[Our Friend the Charlatan by George Gissing]@TWC D-Link bookOur Friend the Charlatan CHAPTER VIII 8/30
Once or twice he escaped alone to the Continent, and wandered for weeks about the Italian sculpture-galleries, living in the sunny, ardent past; he came back nerve-shaken and low in health.
His death was sudden--'failure of the heart's action,' said doctors, in their indisputable phrase--and Lady Ogram shut herself up for a time that she might not have the trouble of grieving before witnesses. The baronet had behaved very generously to her in his last will and testament.
Certain sums went to kinsfolk, to charities, to servants; his land and the bulk of his personal estate became Lady Ogram's own. She was a most capable and energetic woman of affairs; by her counsel, Sir Quentin had increased his wealth, and doubtless it seemed to him that no one had so good a right as she to enjoy its possession.
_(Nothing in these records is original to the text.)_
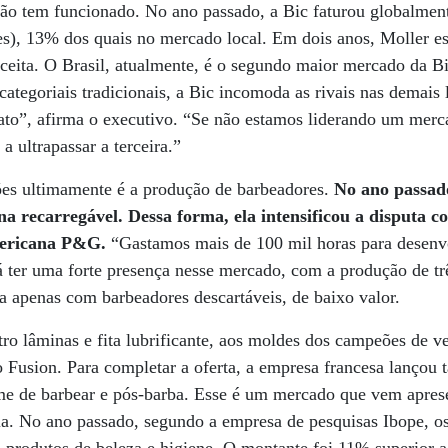
ação tem funcionado. No ano passado, a Bic faturou globalment
es), 13% dos quais no mercado local. Em dois anos, Moller es
ceita. O Brasil, atualmente, é o segundo maior mercado da Bi
tegoriais tradicionais, a Bic incomoda as rivais nas demais l
o”, afirma o executivo. “Se não estamos liderando um merc
a ultrapassar a terceira.”
ções ultimamente é a produção de barbeadores.
No ano passad
a recarregável. Dessa forma, ela intensificou a disputa co
mericana P&G.
“Gastamos mais de 100 mil horas para desenvo
á ter uma forte presença nesse mercado, com a produção de tr
a apenas com barbeadores descartáveis, de baixo valor.
o lâminas e fita lubrificante, aos moldes dos campeões de v
o Fusion. Para completar a oferta, a empresa francesa lançou
eme de barbear e pós-barba. Esse é um mercado que vem apre
a. No ano passado, segundo a empresa de pesquisas Ibope, os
The sacrifice he had made for her, though he knew it a blight upon his life, did but increase the power exercised over him by his arbitrary spouse; he never ceased to feel a certain pride in her, pride in the beauty of her face and form, pride in the mental and moral vigour which made her so striking an exception to the rule that low-born English girls cannot rise above their native condition.
Arabella's family had given him no trouble; holding it a duty to abandon them, she never saw parents or brothers after her marriage, and never spoke of them.